[What is needed]
With pictures removed, output every record below exactly as written.

(Page-level text extractions)

------------------------------------

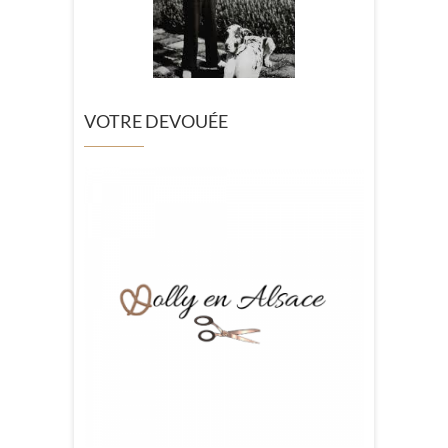
VOTRE DEVOUÉE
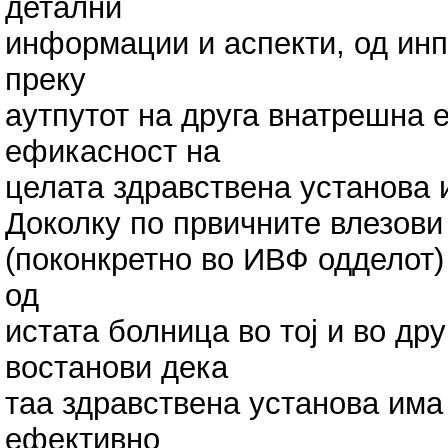
детални
информации и аспекти, од инп
преку
аутпутот на друга внатрешна 
ефикасност на
целата здравствена установа и
Доколку по првичните влезови
(поконкретно во ИВФ одделот) 
од
истата болница во тој и во др
востанови дека
таа здравствена установа има
ефективно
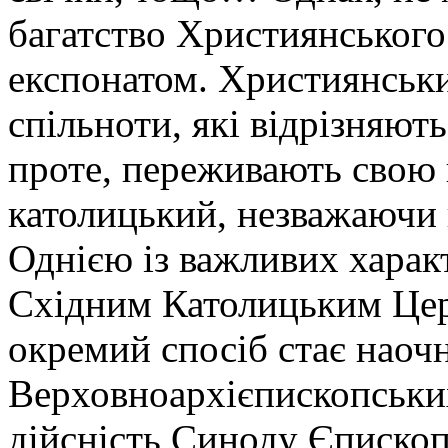
багатство Християнськог
експонатом. Християнськи
спільноти, які відрізняют
проте, переживають свою 
католицький, незважаючи н
Однією із важливих харак
Східним Католицьким Церк
окремий спосіб стає наоч
Верховноархієпископських
дійсність Синоду Єпископ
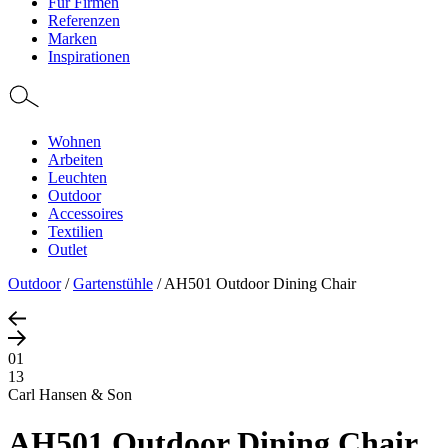
Für Firmen
Referenzen
Marken
Inspirationen
Wohnen
Arbeiten
Leuchten
Outdoor
Accessoires
Textilien
Outlet
Outdoor
/
Gartenstühle
/
AH501 Outdoor Dining Chair
01
13
Carl Hansen & Son
AH501 Outdoor Dining Chair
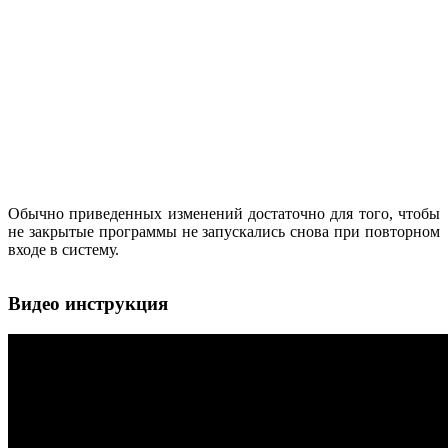
Обычно приведенных изменений достаточно для того, чтобы
не закрытые программы не запускались снова при повторном
входе в систему.
Видео инструкция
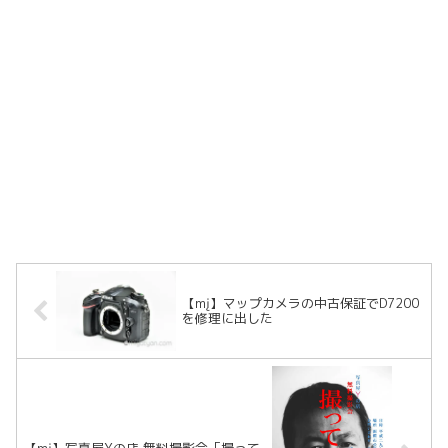
【mį】マップカメラの中古保証でD7200
を修理に出した
【mį】写真屋Yの店 無料撮影会「撮って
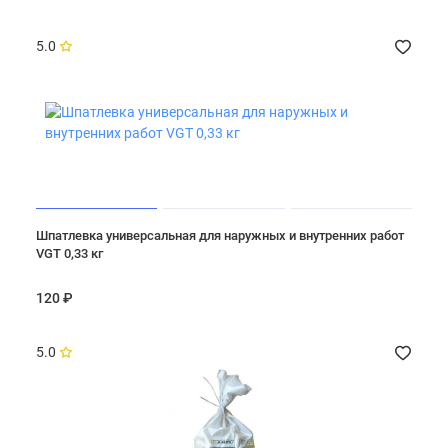
5.0
Шпатлевка универсальная для наружных и внутренних работ
VGT 0,33 кг
120 ₽
5.0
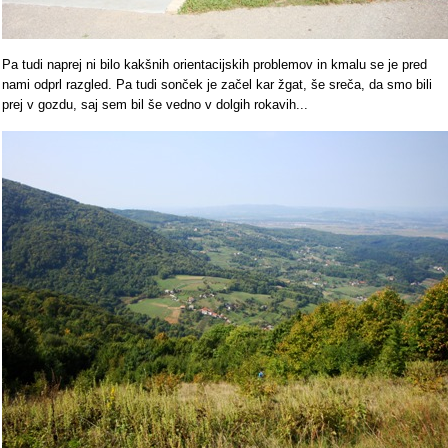
Pa tudi naprej ni bilo kakšnih orientacijskih problemov in kmalu se je pred
nami odprl razgled. Pa tudi sonček je začel kar žgat, še sreča, da smo bili
prej v gozdu, saj sem bil še vedno v dolgih rokavih...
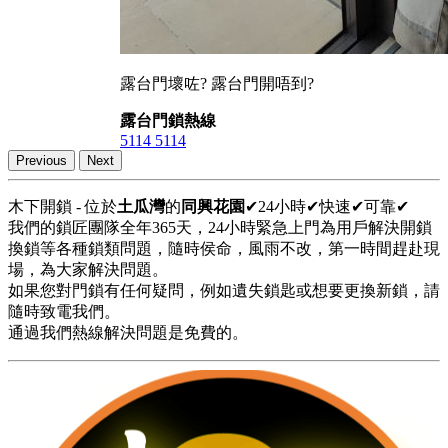
露台門壞咗? 露台門開唔到?
露台門鎖熱線
5114 5114
Previous
Next
木下開鎖 - 位於
土瓜灣
的
同興花園
✔24小時✔快速✔可靠✔
我們的鎖匠團隊全年365天，24小時緊急上門為用戶解決開鎖
換鎖等各種鎖類問題，隨時侯命，風雨不改，第一時間趕赴現
場，為大家解決問題。
如果您對門鎖有任何疑問，例如遺失鎖匙或想要更換新鎖，請
隨時致電我們。
通過我們熱線解決問題是免費的。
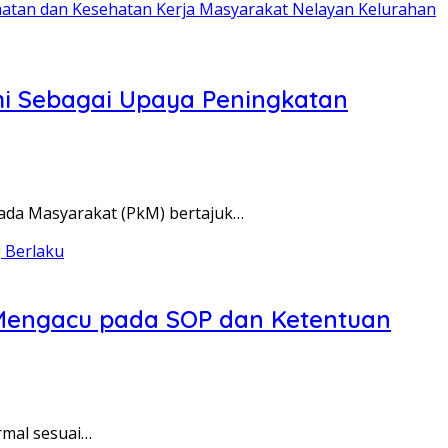
omi Sebagai Upaya Peningkatan
da Masyarakat (PkM) bertajuk…
 Mengacu pada SOP dan Ketentuan
rmal sesuai…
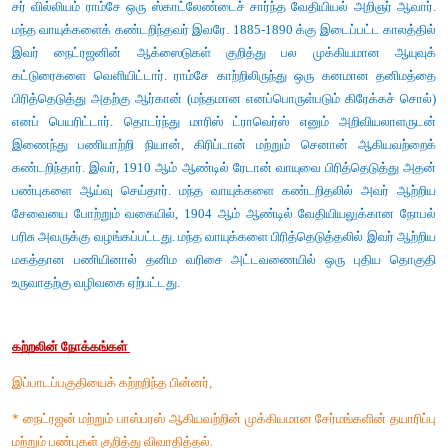
சர் வில்லியம் ராம்சே, ' (1852 - 1916)
சர் வில்லியம் ராம்சே ஒரு ஸ்காட்லேண்டைச் சார்ந்த வேதியியல் 
மந்த வாயுக்களைக் கண்டறிந்தவர் இவரே. 1885-1890 க்கு இடைப்பட
இவர் நைட்ரஜனின் ஆக்ஸைடுகள் குறித்து பல முக்கியம
கட்டுரைகளை வெளியிட்டார். ராம்சே காற்றிலிருந்து ஒரு கன
பிரித்தெடுத்து அதற்கு ஆர்கான் (மந்தமான எனப்பொருள்படும் கிர
எனப் பெயரிட்டார். தொடர்ந்து மாரிஸ் ட்ராவெர்ஸ் எனும் அற
இணைந்து பணியாற்றி நியான், கிரிப்டான் மற்றும் செனான் 
கண்டறிந்தார். இவர், 1910 ஆம் ஆண்டில் ரேடான் வாயுவை பிரித்த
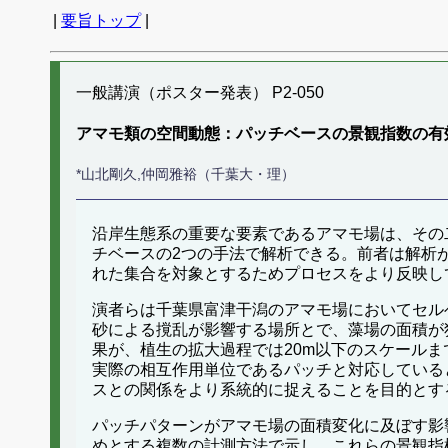
|
要旨トップ
|
一般講演（ポスター発表） P2-050
アマモ類の空間動態：パッチベースの景観指数の有
*山北剛久,仲岡雅裕（千葉大・理）
沿岸生態系の重要な要素であるアマモ場は、その二
チベースの2つの手法で解析できる。前者は解析
れた集合を対象とするためプロセスをより反映し
演者らは千葉県富津干潟のアマモ場においてセル
砂による撹乱が影響する場所とで、藻場の面積が
果が、植生の拡大過程では20m以下のスケール
実際の相互作用単位であるパッチと対応している
スとの関係をより系統的に捉えることを目的とす
パッチパターンがアマモ場の面積変化に及ぼす影
めとする複数の計測方法で示し、これらの景観指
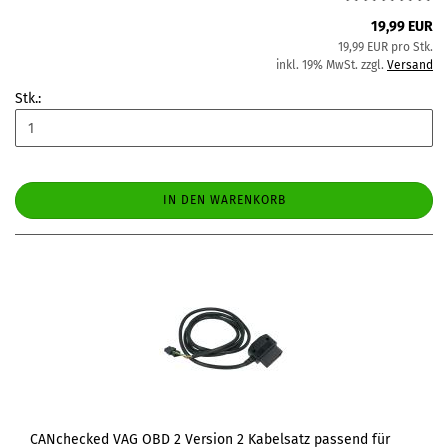
19,99 EUR
19,99 EUR pro Stk.
inkl. 19% MwSt. zzgl.
Versand
Stk.:
IN DEN WARENKORB
CANchecked VAG OBD 2 Version 2 Kabelsatz passend für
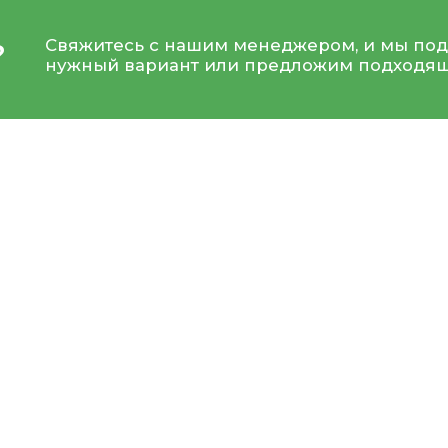
Свяжитесь с нашим менеджером, и мы под
?
нужный вариант или предложим подходящ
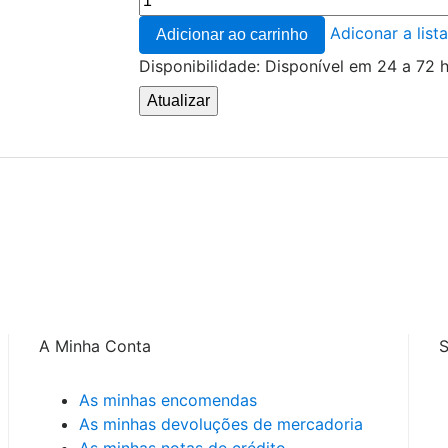
Adiconar a list
Adicionar ao carrinho
Disponibilidade:
Disponível em 24 a 72 
ecorrência de cálculos de estruvite e redução da formação de cálc
A Minha Conta
S
As minhas encomendas
As minhas devoluções de mercadoria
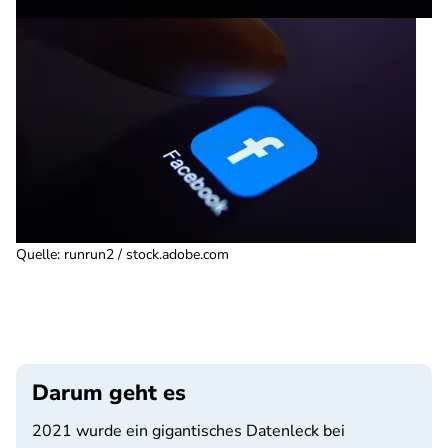
Quelle
:
runrun2 / stock.adobe.com
Darum geht es
2021 wurde ein gigantisches Datenleck bei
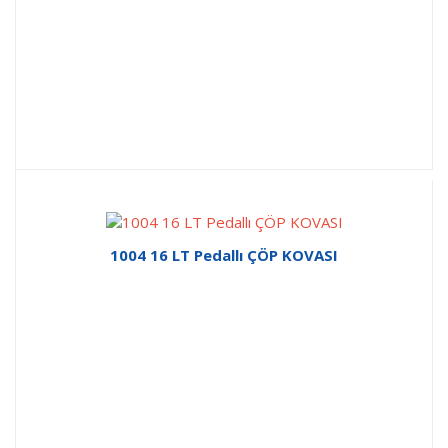
1004 16 LT Pedallı ÇÖP KOVASI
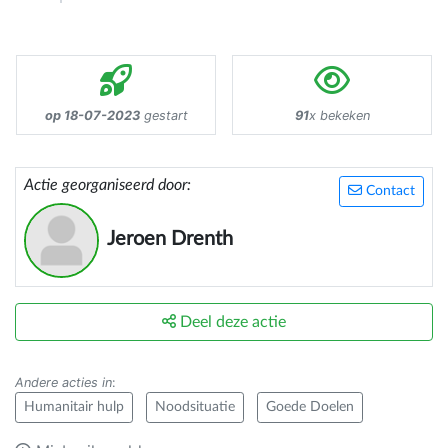
op 18-07-2023
gestart
91
x bekeken
Actie georganiseerd door:
Contact
Jeroen Drenth
Deel deze actie
Andere acties in
:
Humanitair hulp
Noodsituatie
Goede Doelen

------------------------------------

[Response for this exercise]
VOTRE DEVOUÉE
детални
информации и аспекти, од инп
преку
аутпутот на друга внатрешна 
ефикасност на
целата здравствена установа и
Доколку по првичните влезови
(поконкретно во ИВФ одделот) 
од
истата болница во тој и во др
востанови дека
таа здравствена установа има
ефективно
багатство Християнськог
експонатом. Християнськи
спільноти, які відрізняют
проте, переживають свою 
католицький, незважаючи н
Однією із важливих харак
Східним Католицьким Церк
окремий спосіб стає наоч
Верховноархієпископських
дійсність Синоду Єпископ
Für Firmen
Referenzen
Marken
Inspirationen
Wohnen
Arbeiten
Leuchten
Outdoor
Accessoires
Textilien
Outlet
Outdoor
/
Gartenstühle
/
AH501 Outdoor Dining Chair
01
13
Carl Hansen & Son
AH501 Outdoor Dining Chair
Обычно приведенных изменений достаточно для того, чтобы
не закрытые программы не запускались снова при повторном
входе в систему.
Видео инструкция
【mį】マップカメラの中古保証でD7200
を修理に出した
【mį】写真屋Yの店 無料撮影会「撮って
5.0
Шпатлевка универсальная для наружных и внутренних работ
VGT 0,33 кг
120 ₽
5.0
Pa tudi naprej ni bilo kakšnih orientacijskih problemov in kmalu se je pred
nami odprl razgled. Pa tudi sonček je začel kar žgat, še sreča, da smo bili
prej v gozdu, saj sem bil še vedno v dolgih rokavih...
露台門壞咗? 露台門開唔到?
露台門鎖熱線
5114 5114
Previous
Next
木下開鎖 - 位於
土瓜灣
的
同興花園
✔24小時✔快速✔可靠✔
我們的鎖匠團隊全年365天，24小時緊急上門為用戶解決開鎖
換鎖等各種鎖類問題，隨時侯命，風雨不改，第一時間趕赴現
場，為大家解決問題。
如果您對門鎖有任何疑問，例如遺失鎖匙或想要更換新鎖，請
隨時致電我們。
通過我們熱線解決問題是免費的。
omi Sebagai Upaya Peningkatan
da Masyarakat (PkM) bertajuk…
 Mengacu pada SOP dan Ketentuan
rmal sesuai…
சர் வில்லியம் ராம்சே, ' (1852 - 1916)
சர் வில்லியம் ராம்சே ஒரு ஸ்காட்லேண்டைச் சார்ந்த வேதியியல் 
மந்த வாயுக்களைக் கண்டறிந்தவர் இவரே. 1885-1890 க்கு இடைப்பட
இவர் நைட்ரஜனின் ஆக்ஸைடுகள் குறித்து பல முக்கியம
கட்டுரைகளை வெளியிட்டார். ராம்சே காற்றிலிருந்து ஒரு கன
பிரித்தெடுத்து அதற்கு ஆர்கான் (மந்தமான எனப்பொருள்படும் கிர
எனப் பெயரிட்டார். தொடர்ந்து மாரிஸ் ட்ராவெர்ஸ் எனும் அற
இணைந்து பணியாற்றி நியான், கிரிப்டான் மற்றும் செனான் 
கண்டறிந்தார். இவர், 1910 ஆம் ஆண்டில் ரேடான் வாயுவை பிரித்த
|
要旨トップ
|
一般講演（ポスター発表） P2-050
アマモ類の空間動態：パッチベースの景観指数の有
*山北剛久,仲岡雅裕（千葉大・理）
沿岸生態系の重要な要素であるアマモ場は、その二
チベースの2つの手法で解析できる。前者は解析
れた集合を対象とするためプロセスをより反映し
演者らは千葉県富津干潟のアマモ場においてセル
砂による撹乱が影響する場所とで、藻場の面積が
果が、植生の拡大過程では20m以下のスケール
実際の相互作用単位であるパッチと対応している
スとの関係をより系統的に捉えることを目的とす
パッチパターンがアマモ場の面積変化に及ぼす影
めとする複数の計測方法で示し、これらの景観指
19,99 EUR
19,99 EUR pro Stk.
inkl. 19% MwSt. zzgl.
Versand
Stk.:
IN DEN WARENKORB
CANchecked VAG OBD 2 Version 2 Kabelsatz passend für
Свяжитесь с нашим менеджером, и мы под
?
нужный вариант или предложим подходящ
Adiconar a list
Adicionar ao carrinho
Disponibilidade:
Disponível em 24 a 72 
ecorrência de cálculos de estruvite e redução da formação de cálc
A Minha Conta
S
As minhas encomendas
As minhas devoluções de mercadoria
Quelle
:
runrun2 / stock.adobe.com
Darum geht es
2021 wurde ein gigantisches Datenleck bei
1004 16 LT Pedallı ÇÖP KOVASI
op 18-07-2023
gestart
91
x bekeken
Actie georganiseerd door:
Contact
Jeroen Drenth
Deel deze actie
Andere acties in
:
Humanitair hulp
Noodsituatie
Goede Doelen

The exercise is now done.